We all know how important it is that the ‘space’ within our mixes is carefully managed. King of the spatial effect category is reverb and there is a dizzying array of reverb tools available to producers in both hardware and software form. Broadly, reverb can be added to a project via two means; artificial reverbs and convolution reverbs. The differences between these approaches are somewhat comparable to the difference between a synthesiser and a sampler reproducing, for instance, a string sound. A synthesiser would use artificial means to appropriate the sound of the strings, using waveforms whose harmonic content was a match for those played by stringed instruments, alongside tone and envelope-shaping tools to get sounds even closer to reality. A sampler, however, would use real recordings of the stringed instruments. The same is true when it comes to shaping reverbs; artificial reverb units synthesise an imaginary space, providing parameters to control its size, reverb time, diffusion amount and plenty more besides, while convolution reverbs load a sample - called an ‘impulse response’ - which is a recording of the spatial behaviour of a physical space or object. Through the following pages, we’re focusing our attentions on this second approach.

How does that work?!

Hang on, though. How do you make a recording of a space? Surely for that space to ‘come alive and make a noise’, you need to trigger a sound in it. And how do you keep that particular sound out of the sound sources you do actually want to pass through your convolution reverb? In this sense, the use of a sample used at the heart of a convolution reverb differs slightly from a sample used for playback in a regular sampler. A sample recorded to be used within a convolution reverb is called an impulse response and the way it’s used by the reverb unit itself involves quite complex maths.

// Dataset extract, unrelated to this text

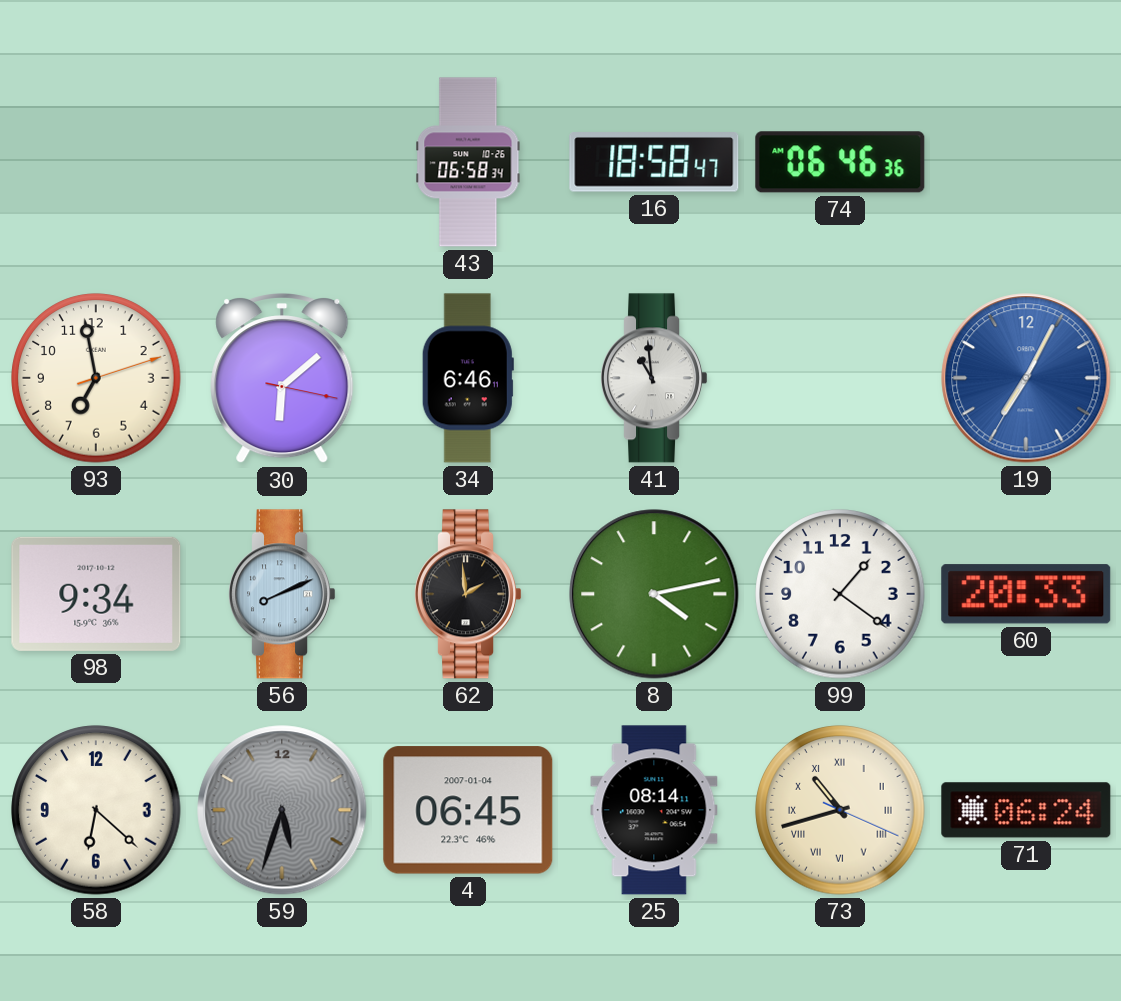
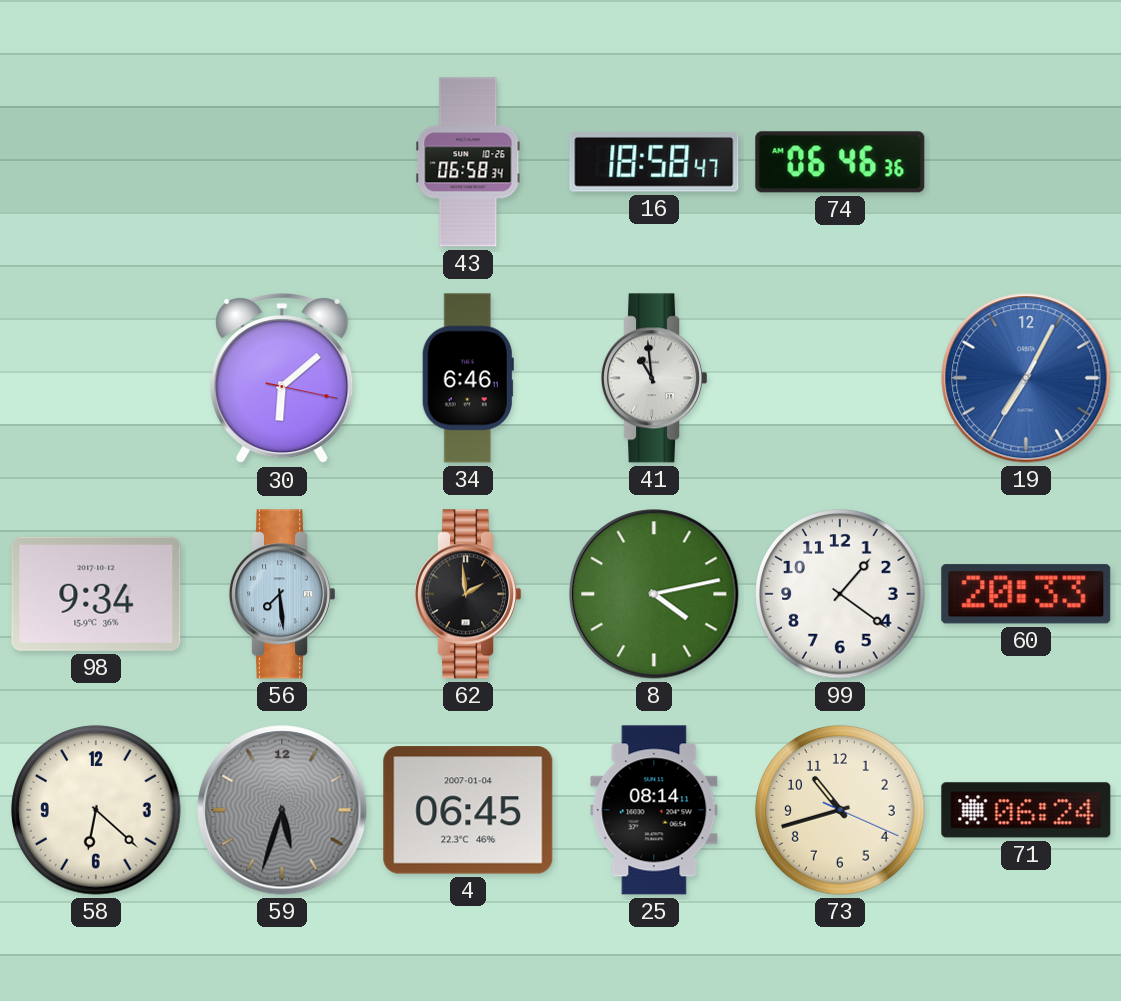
93: 6:58 -> none
56: 8:11 -> 7:29
73 numerals: Roman -> Arabic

The earliest convolution reverbs required this process to be done manually but these days, plugins like AudioEase’s industry-standard Altiverb and Logic Pro X’s own Space Designer handle the maths for you. It goes like this: The reverb host will analyse the recorded impulse response file and ‘remove’ the source trigger sound from it in a process akin to phase inversion, effectively removing from it the source sound while preserving the reverberant response (not present in the source sound alone). What this leaves is a reverb tail ready to be applied to any new source sound though, of course, that reverb tail’s ‘success’ is still subject to the qualities of the source recording. Ideally, an impulse response needs to capture a full range of frequencies to be of maximum value and this is only possible if the trigger sound, to generate the impulse response, is rich in frequency content itself. Generally, anyone taking the process of recording impulse responses seriously (either because they’re developing their own convolution plugin, or looking to sell impulse responses as ‘reverb sample packs’) would look to record a sine wave sweep in their chosen space, starting with ultra-low frequencies, sweeping up to super-high ones and stimulating a space’s response to all of the frequencies in between in the process. This isn’t always practical, however, particularly if you have a great-sounding space and are limited to what you can trigger and record in that space. In these circumstances, short percussive sounds like a snare drum hit, or starter-pistollike sound, trigger a wide enough range of frequencies for a satisfying result when imported into your convolution reverb as a new impulse response. Once recorded, trim that audio file so its start and end points are clearly defined - then it’s ready to load.